BEGIN Supplied data

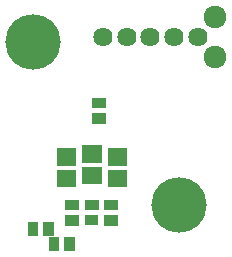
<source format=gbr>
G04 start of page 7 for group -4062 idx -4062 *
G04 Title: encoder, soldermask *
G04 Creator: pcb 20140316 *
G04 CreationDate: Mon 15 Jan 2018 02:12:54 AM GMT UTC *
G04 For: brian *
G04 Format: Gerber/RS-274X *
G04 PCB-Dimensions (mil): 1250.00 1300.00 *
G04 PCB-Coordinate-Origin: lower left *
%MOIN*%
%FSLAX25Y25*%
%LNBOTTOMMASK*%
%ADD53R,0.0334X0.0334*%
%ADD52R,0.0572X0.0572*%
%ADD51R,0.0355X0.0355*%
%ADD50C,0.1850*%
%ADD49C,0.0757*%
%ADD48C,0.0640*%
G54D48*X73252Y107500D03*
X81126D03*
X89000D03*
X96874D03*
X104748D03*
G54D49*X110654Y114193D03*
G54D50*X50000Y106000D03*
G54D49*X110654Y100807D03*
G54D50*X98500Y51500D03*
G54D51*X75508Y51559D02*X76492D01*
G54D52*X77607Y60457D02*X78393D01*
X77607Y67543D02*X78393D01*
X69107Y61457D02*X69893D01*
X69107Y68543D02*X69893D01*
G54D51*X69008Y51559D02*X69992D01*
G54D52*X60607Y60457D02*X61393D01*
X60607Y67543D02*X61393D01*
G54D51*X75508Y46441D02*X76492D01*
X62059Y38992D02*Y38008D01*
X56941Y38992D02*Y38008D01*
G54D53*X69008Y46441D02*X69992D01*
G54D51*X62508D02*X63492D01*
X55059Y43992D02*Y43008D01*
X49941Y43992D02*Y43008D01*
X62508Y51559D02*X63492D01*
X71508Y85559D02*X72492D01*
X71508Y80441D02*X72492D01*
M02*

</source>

END Supplied data

» **Brief**:
Go through the entries above and write them out again exactly, images left behind.

» **Response to this exercise**:
<source format=gbr>
G04 start of page 7 for group -4062 idx -4062 *
G04 Title: encoder, soldermask *
G04 Creator: pcb 20140316 *
G04 CreationDate: Mon 15 Jan 2018 02:12:54 AM GMT UTC *
G04 For: brian *
G04 Format: Gerber/RS-274X *
G04 PCB-Dimensions (mil): 1250.00 1300.00 *
G04 PCB-Coordinate-Origin: lower left *
%MOIN*%
%FSLAX25Y25*%
%LNBOTTOMMASK*%
%ADD53R,0.0334X0.0334*%
%ADD52R,0.0572X0.0572*%
%ADD51R,0.0355X0.0355*%
%ADD50C,0.1850*%
%ADD49C,0.0757*%
%ADD48C,0.0640*%
G54D48*X73252Y107500D03*
X81126D03*
X89000D03*
X96874D03*
X104748D03*
G54D49*X110654Y114193D03*
G54D50*X50000Y106000D03*
G54D49*X110654Y100807D03*
G54D50*X98500Y51500D03*
G54D51*X75508Y51559D02*X76492D01*
G54D52*X77607Y60457D02*X78393D01*
X77607Y67543D02*X78393D01*
X69107Y61457D02*X69893D01*
X69107Y68543D02*X69893D01*
G54D51*X69008Y51559D02*X69992D01*
G54D52*X60607Y60457D02*X61393D01*
X60607Y67543D02*X61393D01*
G54D51*X75508Y46441D02*X76492D01*
X62059Y38992D02*Y38008D01*
X56941Y38992D02*Y38008D01*
G54D53*X69008Y46441D02*X69992D01*
G54D51*X62508D02*X63492D01*
X55059Y43992D02*Y43008D01*
X49941Y43992D02*Y43008D01*
X62508Y51559D02*X63492D01*
X71508Y85559D02*X72492D01*
X71508Y80441D02*X72492D01*
M02*

</source>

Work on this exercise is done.